Effect of antiprotons on hydrogen-like ions in external magnetic fields

TL;DR

This study investigates the electronic structure and magnetic field effects on antiproton-hydrogen-like ion compounds using advanced numerical methods, revealing Zeeman shifts up to 100 Tesla.

Contribution

It introduces a novel application of the dual-kinetically balanced finite-basis-set method to analyze antiproton-ion systems in magnetic fields.

Findings

Calculated adiabatic potential curves for various quasi-molecular compounds.

Determined Zeeman shifts of molecular terms in strong magnetic fields.

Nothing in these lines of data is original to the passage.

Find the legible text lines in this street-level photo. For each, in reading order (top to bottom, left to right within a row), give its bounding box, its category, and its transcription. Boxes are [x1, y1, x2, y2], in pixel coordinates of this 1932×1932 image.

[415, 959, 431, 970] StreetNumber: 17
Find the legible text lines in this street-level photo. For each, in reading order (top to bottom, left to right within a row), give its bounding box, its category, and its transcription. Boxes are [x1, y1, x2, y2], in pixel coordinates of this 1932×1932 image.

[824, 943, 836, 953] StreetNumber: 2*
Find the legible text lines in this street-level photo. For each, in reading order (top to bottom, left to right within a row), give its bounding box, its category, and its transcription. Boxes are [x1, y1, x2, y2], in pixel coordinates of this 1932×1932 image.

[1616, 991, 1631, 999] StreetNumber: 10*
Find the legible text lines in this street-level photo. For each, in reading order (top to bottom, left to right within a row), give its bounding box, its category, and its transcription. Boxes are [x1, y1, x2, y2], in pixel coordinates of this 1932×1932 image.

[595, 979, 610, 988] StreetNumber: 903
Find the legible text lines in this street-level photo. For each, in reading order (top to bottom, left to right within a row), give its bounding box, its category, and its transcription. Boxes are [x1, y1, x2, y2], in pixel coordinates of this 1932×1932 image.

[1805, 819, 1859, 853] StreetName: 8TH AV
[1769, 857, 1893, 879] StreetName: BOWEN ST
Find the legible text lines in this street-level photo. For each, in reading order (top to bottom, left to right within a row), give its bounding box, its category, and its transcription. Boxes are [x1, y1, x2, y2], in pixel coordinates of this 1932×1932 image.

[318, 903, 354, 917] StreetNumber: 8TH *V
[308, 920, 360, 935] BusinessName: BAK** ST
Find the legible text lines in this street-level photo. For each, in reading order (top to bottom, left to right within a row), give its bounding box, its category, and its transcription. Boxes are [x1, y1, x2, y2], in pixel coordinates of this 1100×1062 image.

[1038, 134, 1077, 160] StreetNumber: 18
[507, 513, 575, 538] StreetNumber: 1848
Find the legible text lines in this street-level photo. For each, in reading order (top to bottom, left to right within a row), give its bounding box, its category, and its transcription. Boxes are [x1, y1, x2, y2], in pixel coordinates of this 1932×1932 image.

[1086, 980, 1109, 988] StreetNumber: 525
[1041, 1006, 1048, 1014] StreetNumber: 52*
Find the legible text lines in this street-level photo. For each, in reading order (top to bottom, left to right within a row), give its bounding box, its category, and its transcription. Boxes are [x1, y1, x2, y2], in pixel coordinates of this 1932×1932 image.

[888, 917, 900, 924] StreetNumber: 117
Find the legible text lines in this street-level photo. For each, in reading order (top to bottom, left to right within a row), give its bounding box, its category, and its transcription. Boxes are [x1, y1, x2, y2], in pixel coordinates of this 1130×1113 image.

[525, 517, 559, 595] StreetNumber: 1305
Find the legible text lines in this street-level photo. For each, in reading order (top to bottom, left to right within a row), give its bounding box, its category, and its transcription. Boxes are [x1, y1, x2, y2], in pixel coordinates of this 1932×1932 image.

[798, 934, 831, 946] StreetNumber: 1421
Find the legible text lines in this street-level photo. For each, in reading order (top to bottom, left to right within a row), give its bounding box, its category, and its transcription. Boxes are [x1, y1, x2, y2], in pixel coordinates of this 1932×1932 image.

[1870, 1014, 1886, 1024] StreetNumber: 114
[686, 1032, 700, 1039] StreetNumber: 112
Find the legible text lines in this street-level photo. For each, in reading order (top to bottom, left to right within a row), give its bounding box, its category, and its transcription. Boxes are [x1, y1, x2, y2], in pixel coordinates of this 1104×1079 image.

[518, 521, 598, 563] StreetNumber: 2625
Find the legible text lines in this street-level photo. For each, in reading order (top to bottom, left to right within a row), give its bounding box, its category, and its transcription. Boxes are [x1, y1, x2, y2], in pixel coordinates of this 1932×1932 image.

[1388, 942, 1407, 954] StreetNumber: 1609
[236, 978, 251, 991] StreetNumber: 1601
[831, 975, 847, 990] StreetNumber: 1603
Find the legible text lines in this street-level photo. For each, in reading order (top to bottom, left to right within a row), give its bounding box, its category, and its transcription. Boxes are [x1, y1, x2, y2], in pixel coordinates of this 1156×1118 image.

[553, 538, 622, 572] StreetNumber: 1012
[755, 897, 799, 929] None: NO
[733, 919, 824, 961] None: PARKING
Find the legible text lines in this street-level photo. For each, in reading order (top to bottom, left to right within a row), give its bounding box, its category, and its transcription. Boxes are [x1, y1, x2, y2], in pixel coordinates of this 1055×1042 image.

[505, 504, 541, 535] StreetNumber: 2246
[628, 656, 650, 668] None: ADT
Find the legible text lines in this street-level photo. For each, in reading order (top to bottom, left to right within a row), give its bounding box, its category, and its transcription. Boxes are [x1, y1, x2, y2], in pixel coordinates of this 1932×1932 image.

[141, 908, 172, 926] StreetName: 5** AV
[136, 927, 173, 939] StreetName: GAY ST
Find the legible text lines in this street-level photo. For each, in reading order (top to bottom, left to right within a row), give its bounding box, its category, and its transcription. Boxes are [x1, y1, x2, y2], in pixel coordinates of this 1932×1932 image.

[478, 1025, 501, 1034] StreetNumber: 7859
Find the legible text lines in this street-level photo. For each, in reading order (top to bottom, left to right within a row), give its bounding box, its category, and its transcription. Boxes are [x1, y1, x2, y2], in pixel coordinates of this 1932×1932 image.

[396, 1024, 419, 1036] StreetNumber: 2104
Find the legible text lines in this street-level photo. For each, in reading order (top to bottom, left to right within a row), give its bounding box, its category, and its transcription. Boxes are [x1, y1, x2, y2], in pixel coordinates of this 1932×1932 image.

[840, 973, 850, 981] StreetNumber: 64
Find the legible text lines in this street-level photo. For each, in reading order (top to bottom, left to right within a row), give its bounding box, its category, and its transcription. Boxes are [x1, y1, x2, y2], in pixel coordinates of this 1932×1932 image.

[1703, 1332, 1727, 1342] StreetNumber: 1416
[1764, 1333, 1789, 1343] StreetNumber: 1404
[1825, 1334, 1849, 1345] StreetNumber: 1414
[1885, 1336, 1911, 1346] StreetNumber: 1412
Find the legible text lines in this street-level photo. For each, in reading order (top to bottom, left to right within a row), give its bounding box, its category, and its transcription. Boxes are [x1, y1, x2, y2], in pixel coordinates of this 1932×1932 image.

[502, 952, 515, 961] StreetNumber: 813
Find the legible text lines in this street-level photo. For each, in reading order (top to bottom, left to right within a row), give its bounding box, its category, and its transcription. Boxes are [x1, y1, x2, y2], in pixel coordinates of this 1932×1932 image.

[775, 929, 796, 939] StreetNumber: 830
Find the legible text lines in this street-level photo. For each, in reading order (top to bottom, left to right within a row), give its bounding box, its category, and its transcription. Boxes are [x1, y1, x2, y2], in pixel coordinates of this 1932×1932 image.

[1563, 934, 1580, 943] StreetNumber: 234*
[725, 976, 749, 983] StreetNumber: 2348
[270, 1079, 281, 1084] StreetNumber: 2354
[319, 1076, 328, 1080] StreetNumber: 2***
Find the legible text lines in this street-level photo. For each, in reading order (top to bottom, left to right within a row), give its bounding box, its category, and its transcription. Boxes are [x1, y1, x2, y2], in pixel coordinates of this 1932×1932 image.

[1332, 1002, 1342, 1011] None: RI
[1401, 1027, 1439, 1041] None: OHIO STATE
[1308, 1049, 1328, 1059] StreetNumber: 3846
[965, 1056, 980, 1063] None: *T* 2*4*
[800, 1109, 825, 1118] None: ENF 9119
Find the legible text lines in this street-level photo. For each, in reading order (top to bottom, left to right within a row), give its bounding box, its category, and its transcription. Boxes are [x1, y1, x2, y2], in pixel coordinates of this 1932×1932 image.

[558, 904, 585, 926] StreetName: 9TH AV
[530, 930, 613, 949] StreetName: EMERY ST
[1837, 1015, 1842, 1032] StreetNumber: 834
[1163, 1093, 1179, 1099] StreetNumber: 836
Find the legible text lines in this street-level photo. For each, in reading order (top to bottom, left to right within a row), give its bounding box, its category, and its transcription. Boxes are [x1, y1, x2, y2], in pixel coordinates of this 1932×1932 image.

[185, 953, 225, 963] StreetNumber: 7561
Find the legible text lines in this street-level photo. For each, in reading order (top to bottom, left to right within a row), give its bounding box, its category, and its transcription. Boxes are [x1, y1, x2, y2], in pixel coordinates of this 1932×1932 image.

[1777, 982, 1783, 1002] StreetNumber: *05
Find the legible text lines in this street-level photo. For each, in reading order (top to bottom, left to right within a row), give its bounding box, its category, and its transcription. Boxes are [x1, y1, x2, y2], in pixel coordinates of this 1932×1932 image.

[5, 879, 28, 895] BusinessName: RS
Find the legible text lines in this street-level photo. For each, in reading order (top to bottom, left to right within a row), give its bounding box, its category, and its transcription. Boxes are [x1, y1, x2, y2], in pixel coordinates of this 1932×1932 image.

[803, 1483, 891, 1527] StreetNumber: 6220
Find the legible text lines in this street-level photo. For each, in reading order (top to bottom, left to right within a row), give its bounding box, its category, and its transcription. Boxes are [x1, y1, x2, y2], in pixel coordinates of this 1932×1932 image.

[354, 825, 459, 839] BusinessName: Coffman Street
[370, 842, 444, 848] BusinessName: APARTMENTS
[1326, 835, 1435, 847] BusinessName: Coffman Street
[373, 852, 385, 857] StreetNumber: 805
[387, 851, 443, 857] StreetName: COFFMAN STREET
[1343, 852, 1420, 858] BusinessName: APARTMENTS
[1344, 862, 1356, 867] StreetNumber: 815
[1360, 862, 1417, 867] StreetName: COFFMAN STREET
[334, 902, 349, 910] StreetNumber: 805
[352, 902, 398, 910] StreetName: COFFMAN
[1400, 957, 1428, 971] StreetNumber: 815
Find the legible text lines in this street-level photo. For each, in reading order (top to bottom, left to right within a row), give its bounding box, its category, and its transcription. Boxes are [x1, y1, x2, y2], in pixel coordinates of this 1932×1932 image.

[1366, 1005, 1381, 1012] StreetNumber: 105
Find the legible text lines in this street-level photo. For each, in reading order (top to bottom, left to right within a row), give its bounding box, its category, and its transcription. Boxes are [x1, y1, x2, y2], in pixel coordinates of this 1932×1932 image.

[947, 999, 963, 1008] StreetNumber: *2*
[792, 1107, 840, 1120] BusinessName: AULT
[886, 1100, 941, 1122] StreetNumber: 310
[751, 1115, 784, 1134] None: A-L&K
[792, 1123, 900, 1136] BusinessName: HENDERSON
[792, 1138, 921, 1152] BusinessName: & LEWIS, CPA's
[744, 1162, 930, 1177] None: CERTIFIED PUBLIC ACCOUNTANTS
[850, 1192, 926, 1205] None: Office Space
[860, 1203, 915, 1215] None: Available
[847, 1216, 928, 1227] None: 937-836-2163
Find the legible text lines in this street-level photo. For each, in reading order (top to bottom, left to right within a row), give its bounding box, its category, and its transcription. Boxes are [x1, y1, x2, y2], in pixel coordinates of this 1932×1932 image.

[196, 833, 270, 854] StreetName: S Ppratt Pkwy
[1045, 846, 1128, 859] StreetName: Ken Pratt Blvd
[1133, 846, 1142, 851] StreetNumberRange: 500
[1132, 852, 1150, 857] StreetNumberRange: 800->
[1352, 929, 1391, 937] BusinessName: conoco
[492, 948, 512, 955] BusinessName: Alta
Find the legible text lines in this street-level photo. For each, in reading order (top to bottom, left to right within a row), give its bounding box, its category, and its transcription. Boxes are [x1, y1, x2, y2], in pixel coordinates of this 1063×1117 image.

Demonstrated non-perturbative effects of magnetic fields on these systems.

Abstract

In the present work, quasi-molecular compounds consisting of one antiproton ($\bar{p}$) and one hydrogen-like ion are investigated: $\mathrm{He}^{+} - \bar{p}$, $\mathrm{Li}^{2+} - \bar{p}$, $\mathrm{C}^{5+} - \bar{p}$, $\mathrm{S}^{15+} - \bar{p}$, $\mathrm{Kr}^{35+} - \bar{p}$, $\mathrm{Ho}^{66+} - \bar{p}$, $\mathrm{Re}^{74+} - \bar{p}$, $\mathrm{U}^{91+} - \bar{p}$. For the calculations, the Dirac equation with two-center potential is solved numerically using the dual-kinetically balanced finite-basis-set method adapted to systems with axial symmetry (A-DKB). Adiabatic potential curves are constructed for the ground state of the above quasi-molecular compounds in the framework of the A-DKB approach. Calculations were also performed for the case of an external magnetic field (the field is taken into account non-perturbatively). Zeeman shifts of the quasi-molecular terms are obtained for a homogeneous magnetic field with a strength of the laboratory order (up to 100 Tesla) directed along the axis of the molecule.